Denn zum einen ist Verzögerung im Kampf gegen Covid-19 für zukünftige Opfer nicht "okay", sondern tödlich. Wie tödlich die Bedrohung nochmal ist? Nach Zahlen des Robert-Koch-Instituts (RKI) sind in Deutschland bislang mindestens fünf kleine Kinder unter zehn Jahren an oder mit Covid-19 gestorben. Mindestens 32 Verstorbene waren in den Zwanzigern.
Weiterzuimpfen hätte Mut erfordert
Zum anderen wird es durch den Impfstopp vermutlich leider nicht "ein bisschen länger dauern", wie Cichutek es beschreibt.
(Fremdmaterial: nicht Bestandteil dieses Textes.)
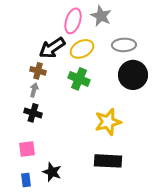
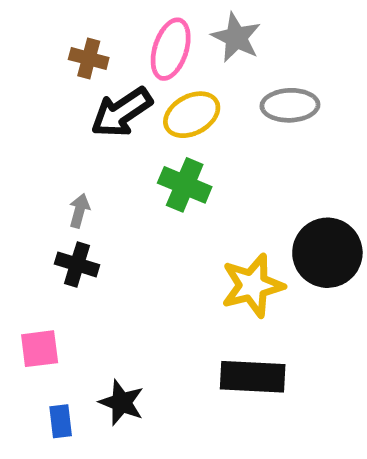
brown cross: (38, 71) -> (89, 59), moved
black circle: (133, 75) -> (327, 253), moved
pink square: (27, 149) -> (40, 349), moved

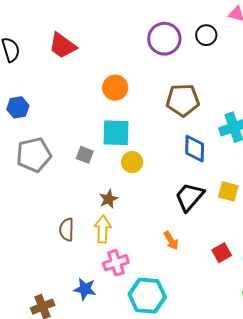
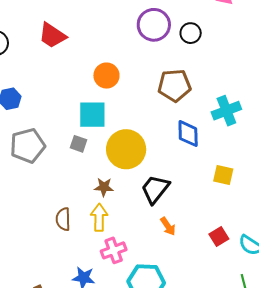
black circle: (206, 35) -> (191, 33), moved
cyan square: (116, 133) -> (92, 115), moved
yellow circle: (132, 162) -> (126, 149), size x1.8
black trapezoid: (189, 197) -> (155, 189), moved
brown star: (108, 199) -> (104, 187), turned 30

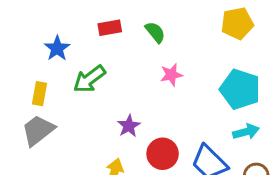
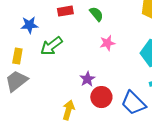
blue star: (57, 48) -> (29, 25), turned 30
purple star: (129, 126) -> (87, 79), moved

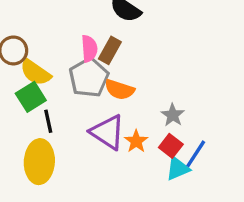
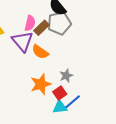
gray pentagon: (89, 77) -> (59, 23), moved
purple triangle: (108, 132) -> (22, 41), moved
orange star: (136, 141) -> (41, 84), size x1.5

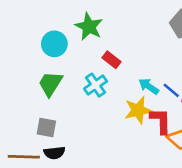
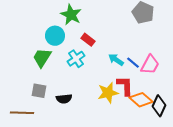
cyan circle: (54, 44) -> (55, 36), moved
yellow star: (138, 110) -> (108, 93), moved
black semicircle: (54, 153) -> (64, 99), moved

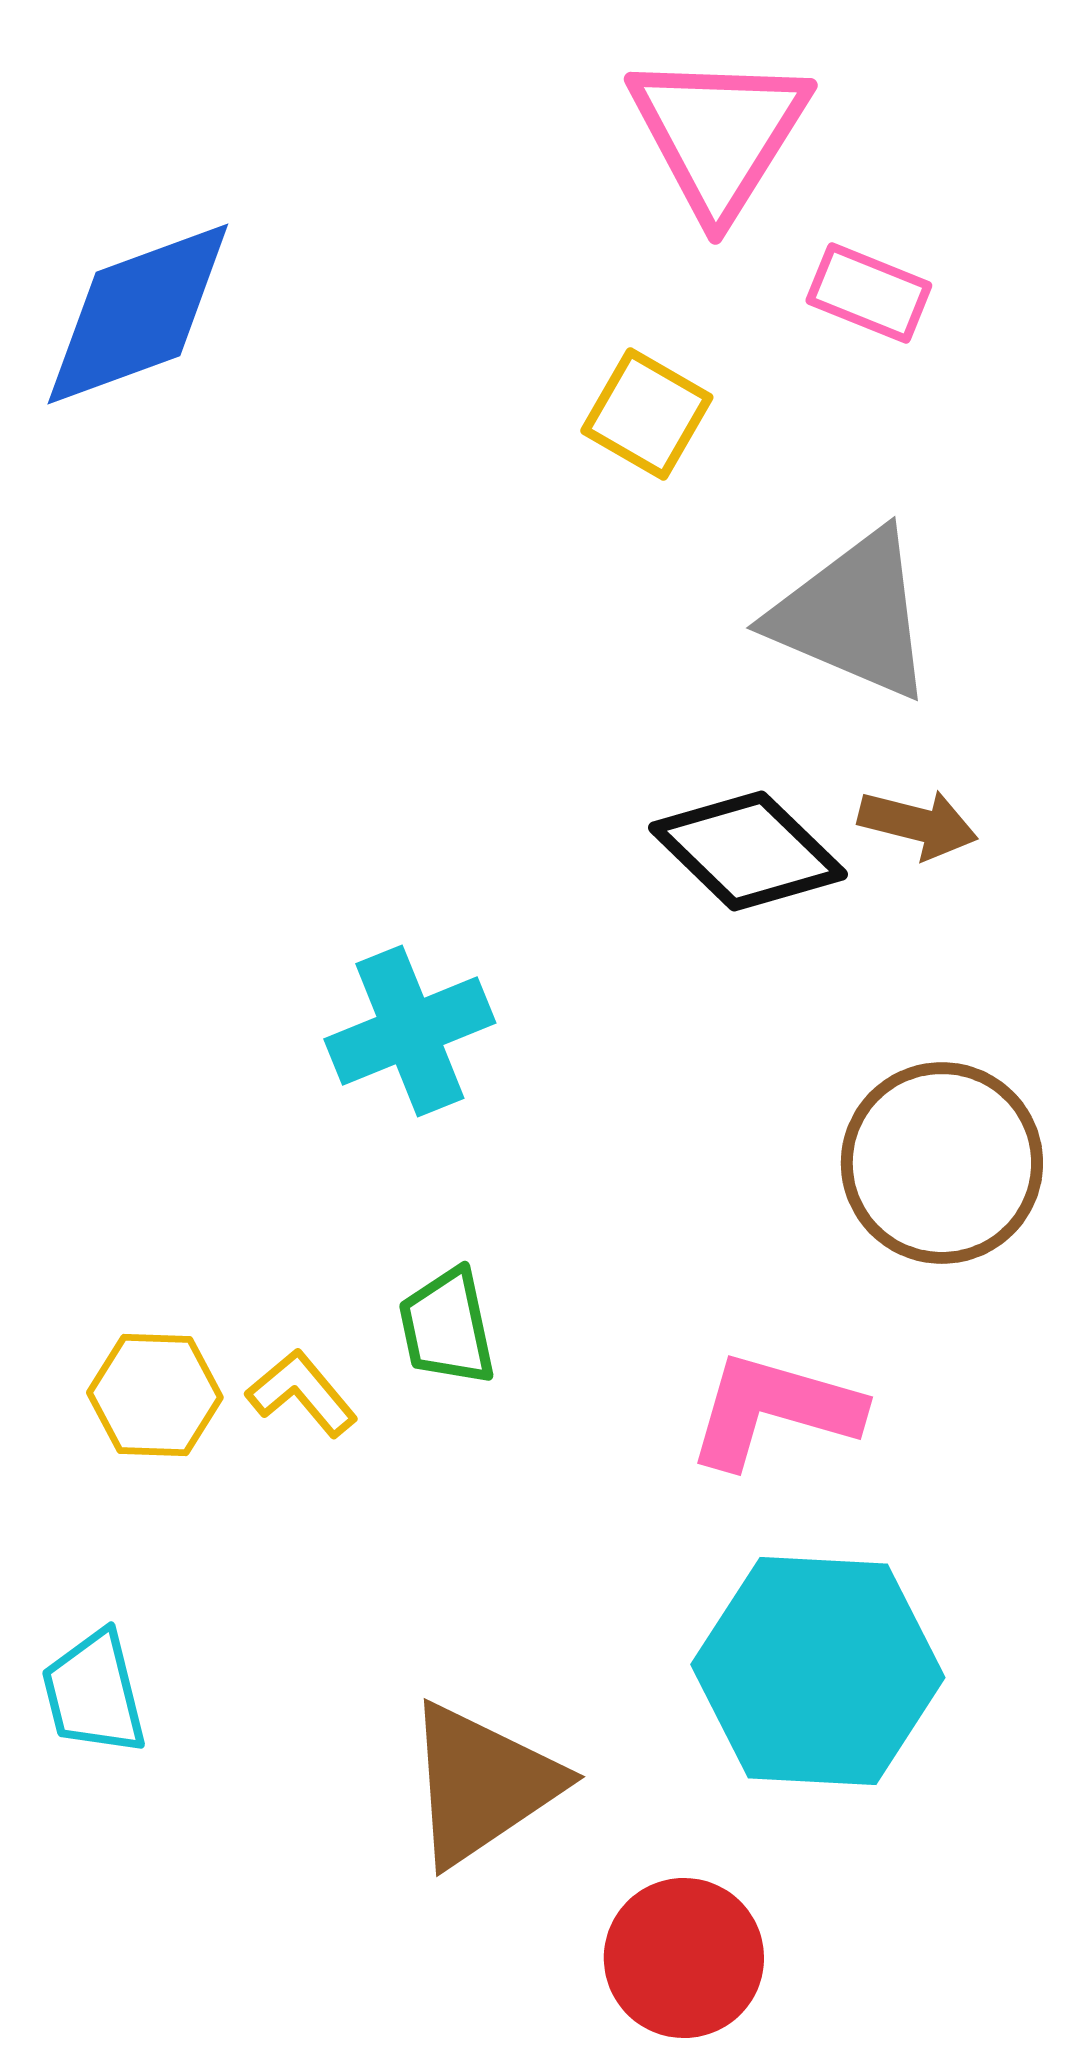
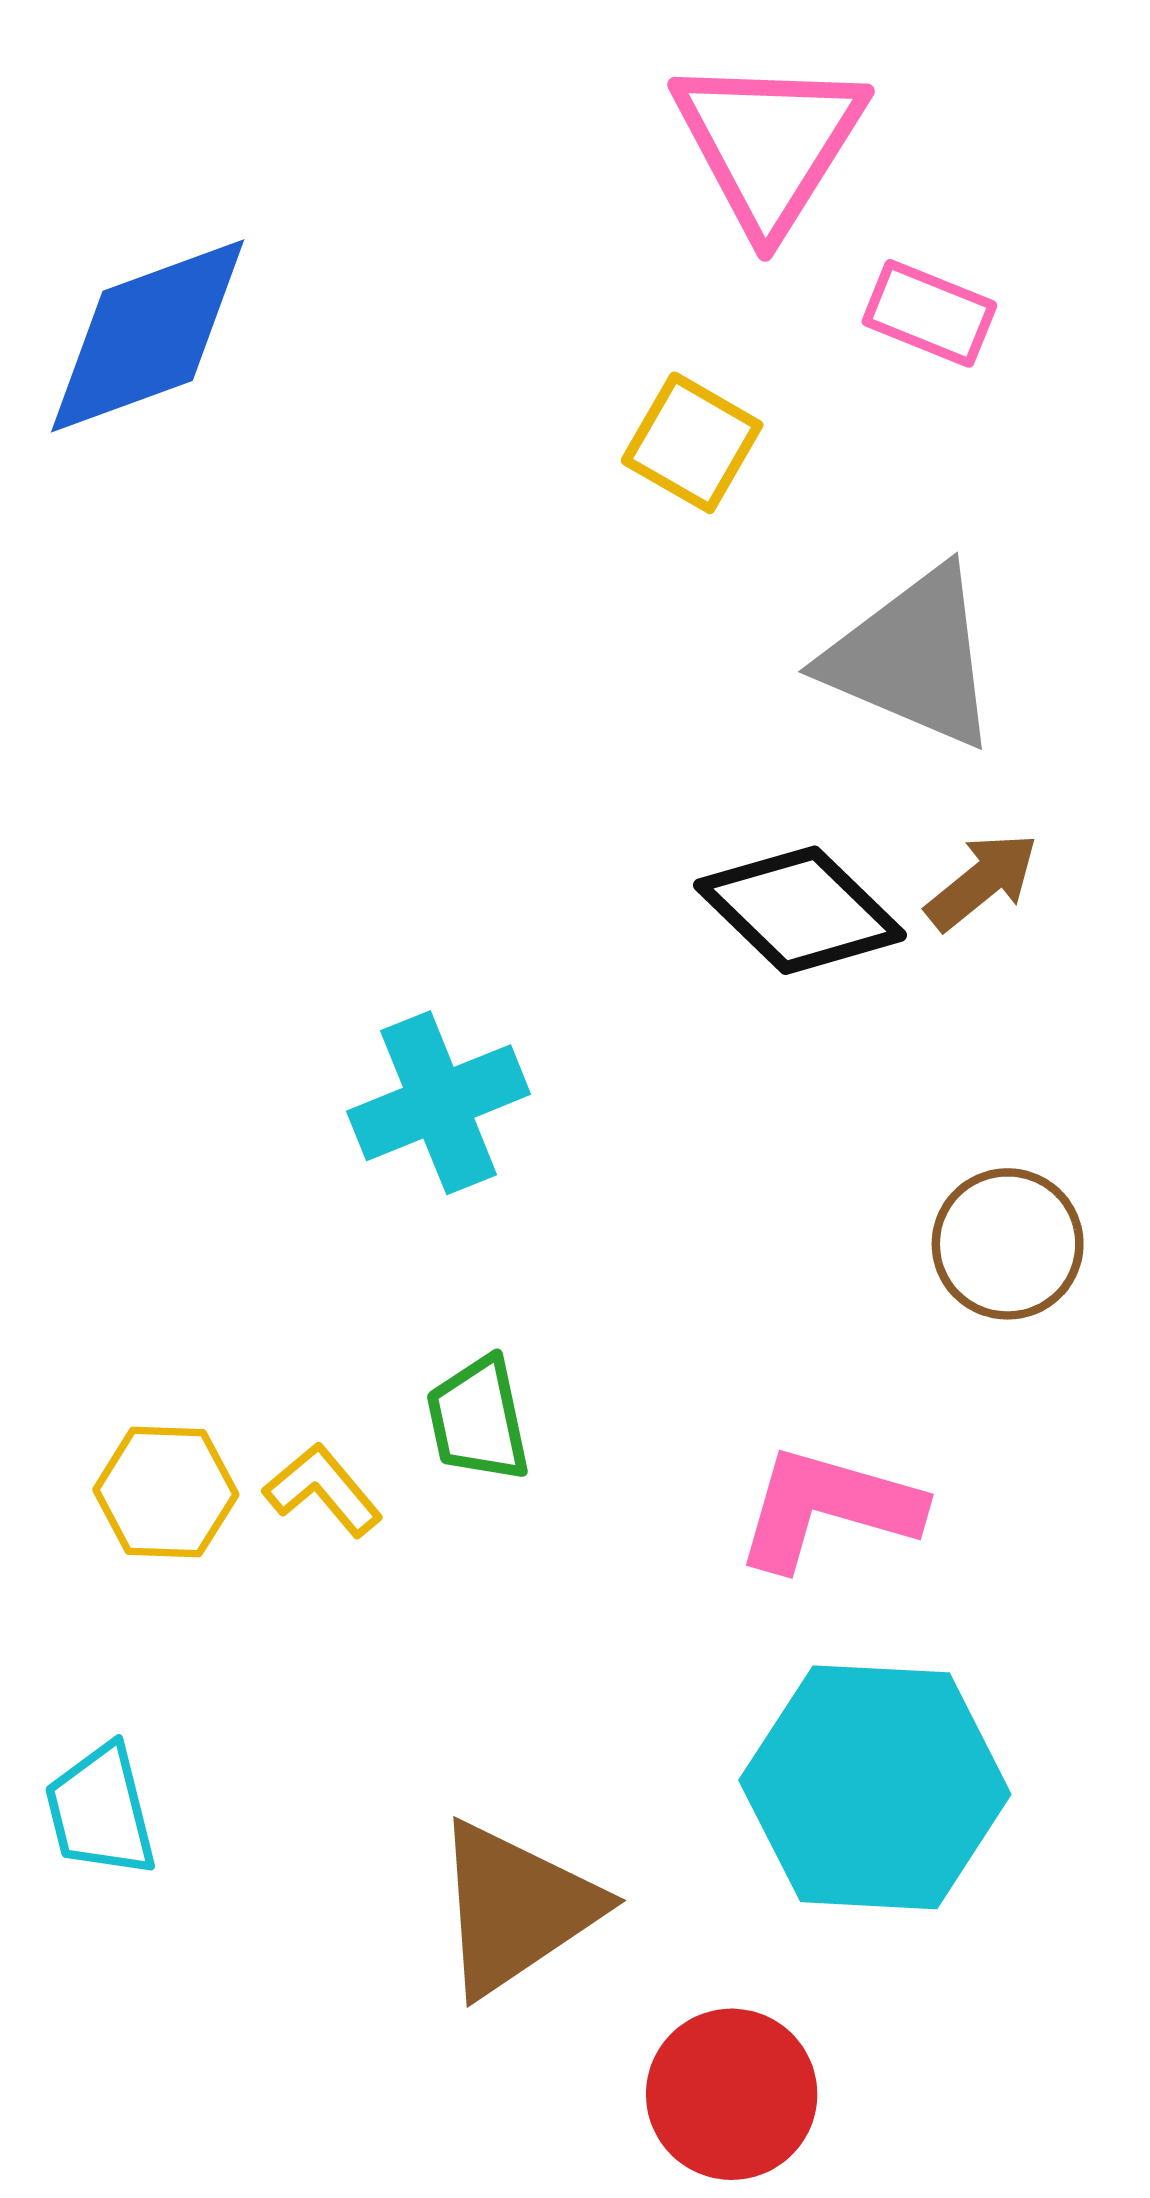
brown arrow: (918, 824) -> (982, 881), turned -53
brown circle: (942, 1163) -> (1008, 1244), size x0.7

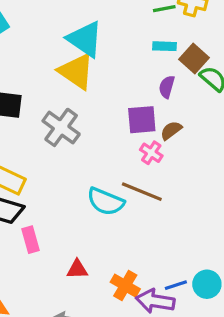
Selbst im günstigsten Fall, dass die Impfzentren nach der Entscheidung der EMA am Donnerstag das Vakzin wieder zur Verfügung haben, "werden wir Wochen brauchen, bis wir diese Fahrt wieder aufgenommen haben, die wir nun durch Absage von Terminen und die entstandene Verunsicherung hervorgerufen haben", sagt Gesundheitspolitiker Dahmen. Am Mittwochabend sollte der Impfgipfel zwischen Bund und Ländern der Kampagne noch einmal Schub und Struktur bringen - verschoben.
Die Liste der Länder, die eine Impfung mit dem Astrazeneca-Vakzin aussetzten, wurde in den vergangenen Tagen gefühlt stündlich länger. Hier kühl zu widerstehen, das Vakzin zu verteidigen, alle möglichen Risiken transparent zu benennen und - während die EMA untersucht - die Entscheidung in die Hände der Bürgerinnen und Bürger zu legen, hätte sehr viel Mut erfordert. Der Impfstopp war die einfachere Option. Doch ihre schädlichen Nebenwirkungen überwiegen den Nutzen.